Accord de performance collective : ce qu'un employeur peut et ne peut pas faire

-

- - Scott Graham/Unsplash

Le gouvernement a publié une série de questions-réponses à destination des entreprises et de leurs salariés sur ce dispositif controversé qui permet de baisser temporairement les salaires ou augmenter le temps de travail.

C'est un dispositif que les Français vont apprendre à connaître dans les mois qui viennent. Les accords de performance collective (APC) pourraient bien se multiplier à la rentrée à mesure que les entreprises françaises vont rencontrer des grandes difficultés dans leur activité. Le gouvernement a donc publié une série de questions-réponses sur le sujet pour clarifier le périmètre de ce dispositif controversé.

Introduit dans les ordonnances Macron de 2017, l'APC permet d'apporter plus de flexibilité en matière de temps de travail, de rémunération ou de mobilité au sein d'une entreprise. En clair, il permet de déroger temporairement aux clauses du contrat de travail, de façon moins favorable pour le salarié.

La loi ne spécifie pas clairement les cas précis où un tel dispositif peut être négocié mais l'accord doit "répondre aux nécessités liées au fonctionnement de l'entreprise ou en vue de préserver, ou de développer l'emploi". Attention, des difficultés économiques ne sont pas une condition obligatoire pour y recourir, bien que ce soit généralement le cas en pratique.

Il est en revanche tout à fait possible de revoir les règles de mobilité pour redéployer du personnel sur certains sites de production, augmenter le temps de travail pour faire face à un surcroît d'activité. A noter aussi que l’accord de performance collective ne saurait se substituer aux dispositions applicables en matière de licenciement collectif pour motif économique.

Pas plus de 46 heures hébdomadaires

Concrètement, il permet donc d'augmenter le nombre d'heures de travail ou de moduler à la baisse la rémunération. Mais l'accord ne peut pas déroger à certaines règles légales comme les durées maximales de travail, le repos quotidien et hebdomadaire, le repos dominical, le temps de pause… la durée quotidienne de travail est ainsi plafonnée à 12 heures, et à 46 heures sur la semaine.

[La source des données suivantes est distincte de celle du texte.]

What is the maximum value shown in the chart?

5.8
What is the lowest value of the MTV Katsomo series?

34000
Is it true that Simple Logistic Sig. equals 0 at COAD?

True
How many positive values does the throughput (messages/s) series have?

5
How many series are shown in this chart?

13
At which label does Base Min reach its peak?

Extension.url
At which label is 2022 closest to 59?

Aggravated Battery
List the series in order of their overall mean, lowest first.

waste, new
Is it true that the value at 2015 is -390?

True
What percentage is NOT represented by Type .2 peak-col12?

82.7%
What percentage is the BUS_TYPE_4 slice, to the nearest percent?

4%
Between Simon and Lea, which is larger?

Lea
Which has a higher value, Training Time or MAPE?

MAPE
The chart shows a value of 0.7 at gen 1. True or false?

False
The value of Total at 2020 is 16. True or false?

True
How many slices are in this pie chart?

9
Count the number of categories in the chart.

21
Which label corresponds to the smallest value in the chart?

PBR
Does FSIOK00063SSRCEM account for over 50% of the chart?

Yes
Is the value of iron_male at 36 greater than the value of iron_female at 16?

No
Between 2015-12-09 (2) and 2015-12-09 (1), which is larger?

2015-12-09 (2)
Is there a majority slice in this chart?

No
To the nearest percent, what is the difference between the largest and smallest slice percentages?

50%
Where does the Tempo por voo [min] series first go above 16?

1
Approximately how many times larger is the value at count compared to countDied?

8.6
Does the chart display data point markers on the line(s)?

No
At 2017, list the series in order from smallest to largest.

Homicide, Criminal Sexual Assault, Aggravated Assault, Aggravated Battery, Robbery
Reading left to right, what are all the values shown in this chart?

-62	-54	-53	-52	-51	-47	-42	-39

Concernant la rémunération, elle ne peut baisser que dans le respect du SMIC et des salaires minimas conventionnels hiérarchiques.

Une fois rédigé, un APC se négocie comme n'importe quel autre accord collectif d'entreprise: en présence d’un délégué syndical, il doit être signé, d’une part, par l’employeur ou son représentant, et d’autre part, par une ou plusieurs organisations syndicales ayant recueilli plus de 50% des suffrages exprimés. Si les syndicats ne représentent qu'entre 30 et 50% des suffrages, l'accord doit alors est validé par une majorité de salariés, via un référendum interne.

En cas de refus : licenciement

En théorie, un salarié peut refuser l'application de l'accord sur son contrat de travail. Il dispose alors d'un mois pour annoncer son refus, par écrit, à son employeur. En pratique, il s'expose à un licenciement dont la procédure doit être engagée dans les deux mois qui suivent la notification de son refus. A noter que le refus ne constitue pas une faute du salarié.

Pour autant, le licenciement n'est pas automatique et le refus de l'accord ne pourrait entraîner une sanction disciplinaire si le salarié est maintenu dans l'entreprise.